Green’s Dictionary of Slang

Goddam n.

[the stereotyped English propensity for the oath God-damn! excl.; note more recent French les fuckoffs, the English, coined for similar reasons; the 1795 Sporting Mag. cit. is a translation of Jeanne’s supposed conversation in 1431 with the Comte de Luxembourg, who had betrayed her to the English, as cited in De Barante Ducs de Bourgogne (1826) 116: Mais, fussent-ils [les anglais] cent mille Goddem de plus qu’à présent, ils n’auront pas ce royaume]

as used by a foreigner, an English person.
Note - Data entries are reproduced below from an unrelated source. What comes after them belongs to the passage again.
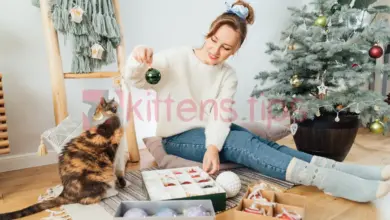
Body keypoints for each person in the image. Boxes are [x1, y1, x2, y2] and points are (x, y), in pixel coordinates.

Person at [123, 0, 390, 203]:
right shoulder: (175, 57)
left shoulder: (227, 75)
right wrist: (137, 59)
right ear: (208, 34)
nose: (216, 50)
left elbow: (220, 116)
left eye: (226, 48)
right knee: (242, 144)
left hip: (207, 133)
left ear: (236, 49)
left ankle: (353, 172)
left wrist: (213, 146)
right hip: (177, 138)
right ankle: (330, 181)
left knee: (258, 141)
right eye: (214, 40)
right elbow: (137, 79)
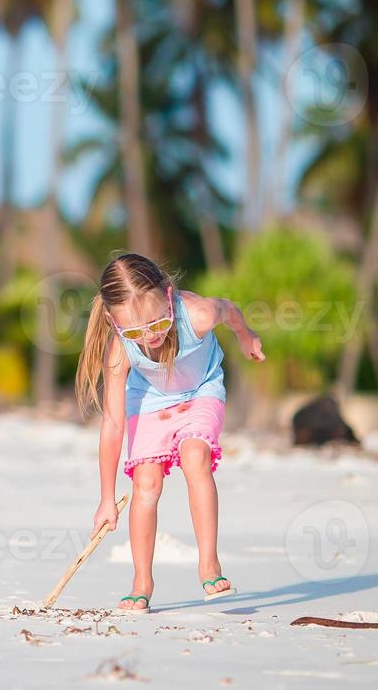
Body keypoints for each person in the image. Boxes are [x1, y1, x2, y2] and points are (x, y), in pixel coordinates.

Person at [75, 252, 264, 612]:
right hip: (149, 401)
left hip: (201, 390)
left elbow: (230, 309)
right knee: (145, 484)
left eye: (156, 324)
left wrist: (246, 334)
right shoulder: (121, 350)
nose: (148, 338)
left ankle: (209, 563)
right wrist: (105, 498)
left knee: (196, 457)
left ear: (169, 295)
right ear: (114, 324)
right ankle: (141, 582)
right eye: (133, 331)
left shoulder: (198, 314)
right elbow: (113, 423)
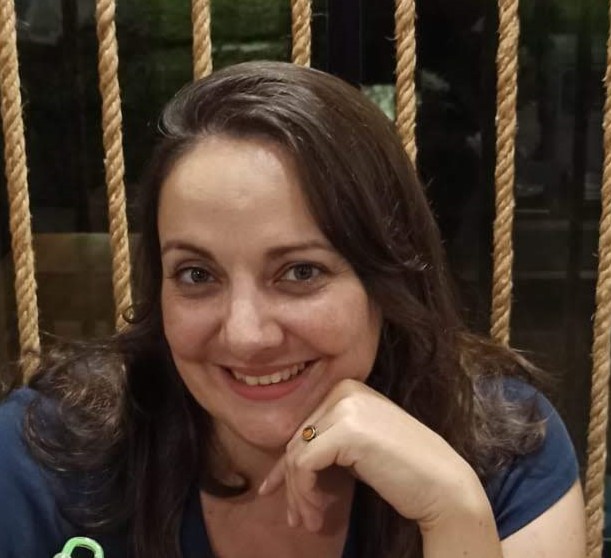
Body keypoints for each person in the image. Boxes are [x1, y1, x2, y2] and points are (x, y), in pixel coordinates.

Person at [0, 61, 585, 558]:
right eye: (197, 274)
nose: (246, 334)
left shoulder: (501, 448)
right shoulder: (47, 458)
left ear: (387, 278)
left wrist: (454, 514)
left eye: (300, 272)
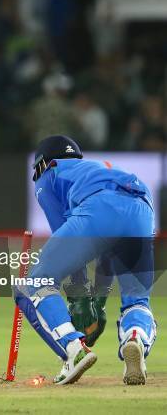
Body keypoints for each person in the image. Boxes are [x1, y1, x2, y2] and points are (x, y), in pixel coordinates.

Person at [17, 135, 157, 385]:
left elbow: (67, 241)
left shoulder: (48, 174)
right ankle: (135, 337)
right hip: (142, 208)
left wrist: (80, 297)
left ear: (41, 164)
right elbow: (108, 253)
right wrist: (99, 302)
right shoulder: (96, 167)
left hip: (100, 205)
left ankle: (73, 349)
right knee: (137, 301)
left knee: (35, 282)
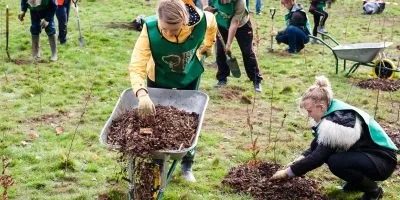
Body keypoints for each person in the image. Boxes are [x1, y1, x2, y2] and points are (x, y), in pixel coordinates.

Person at [128, 0, 217, 182]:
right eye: (165, 28)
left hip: (188, 75)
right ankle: (157, 163)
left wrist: (207, 46)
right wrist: (141, 93)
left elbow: (212, 25)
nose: (169, 32)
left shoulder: (203, 20)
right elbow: (137, 64)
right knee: (155, 120)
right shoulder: (150, 29)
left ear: (184, 21)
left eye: (174, 29)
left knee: (191, 121)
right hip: (159, 76)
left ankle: (187, 164)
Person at [270, 76, 398, 200]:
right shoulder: (331, 110)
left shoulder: (338, 121)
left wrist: (288, 172)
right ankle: (356, 183)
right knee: (335, 157)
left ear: (320, 106)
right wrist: (299, 160)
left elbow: (318, 157)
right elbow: (318, 145)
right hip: (367, 154)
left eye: (309, 111)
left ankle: (373, 191)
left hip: (382, 161)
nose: (308, 115)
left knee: (336, 161)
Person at [203, 0, 263, 92]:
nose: (226, 1)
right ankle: (222, 79)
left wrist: (228, 43)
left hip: (242, 25)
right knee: (220, 51)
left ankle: (256, 80)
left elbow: (235, 23)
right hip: (222, 23)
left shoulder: (240, 3)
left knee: (247, 52)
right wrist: (208, 9)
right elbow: (207, 7)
[UK]Sporting Mag. Aug. VI 245/2: I know you English [...] imagine that, after I [i.e. Jeanne d’Arc] am dead, you will conquer France. But though there were an hundred thousand more God-dam-mees in France than there are, they will never conquer that kingdom.
[UK]R.S. Surtees Jorrocks Jaunts (1874) 165: One [Frenchman] calling him, ‘my Lor’ Ros-bif,’ and the other ‘Monsieur God-dem’.
[UK]A. Boyd Duchess 1 196: Some fool has been telling Pierre that this Monsieur Goddam has a master-cook who ruffles it in velvet and satin.
[US]Schele De Vere Americanisms 151: The Englishman might as fairly be judged by the ‘Mylord Goddam’ of the French stage.
[UK]‘Walter’ My Secret Life (1966) VI 1245: I have heard more than one foreign harlot call me a Goddam.
[UK](con. 1839) G.A. Sala Things I Have Seen I 174: My schoolfellows [...] bestowed upon me such hard names as ‘Pomme de terre’ and ‘Goddam.’ Well; did not Joan of Arc habitually speak of the English in France as ‘Goddams’?
[US]Record-Union (Sacramento, CA) 12 Nov. 8/3: Goddam, the English soldier was thus nicknamed by Frenchmen while he was engaged in the Continental wars.